What is needed is a faithful copy of all the entries, with no pictures in it.

Rendered page images

•••••

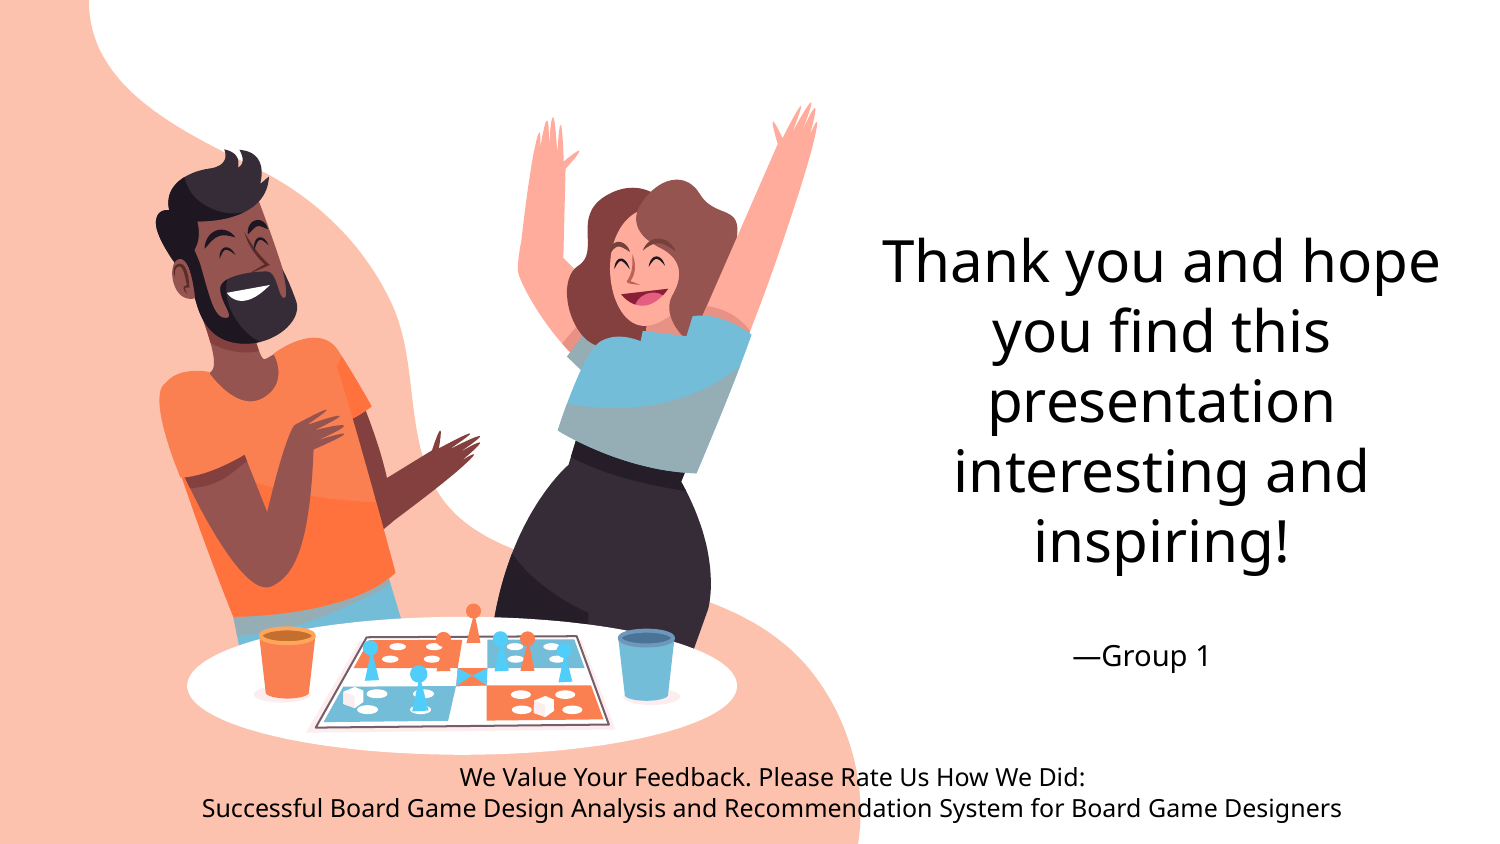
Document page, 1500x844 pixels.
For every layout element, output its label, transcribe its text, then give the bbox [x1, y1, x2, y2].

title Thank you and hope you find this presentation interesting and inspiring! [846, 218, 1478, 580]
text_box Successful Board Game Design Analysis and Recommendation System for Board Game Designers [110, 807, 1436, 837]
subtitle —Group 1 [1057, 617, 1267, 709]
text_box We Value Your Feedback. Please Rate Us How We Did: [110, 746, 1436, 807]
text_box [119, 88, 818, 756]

•••••

▶ **Solution below**
Document page, 1500x844 pixels.
For every layout element, output its label, transcribe its text, then give the bbox [x1, y1, x2, y2].

title Thank you and hope you find this presentation interesting and inspiring! [846, 218, 1478, 580]
text_box Successful Board Game Design Analysis and Recommendation System for Board Game Designers [110, 807, 1436, 837]
subtitle —Group 1 [1057, 617, 1267, 709]
text_box We Value Your Feedback. Please Rate Us How We Did: [110, 746, 1436, 807]
text_box [119, 88, 818, 756]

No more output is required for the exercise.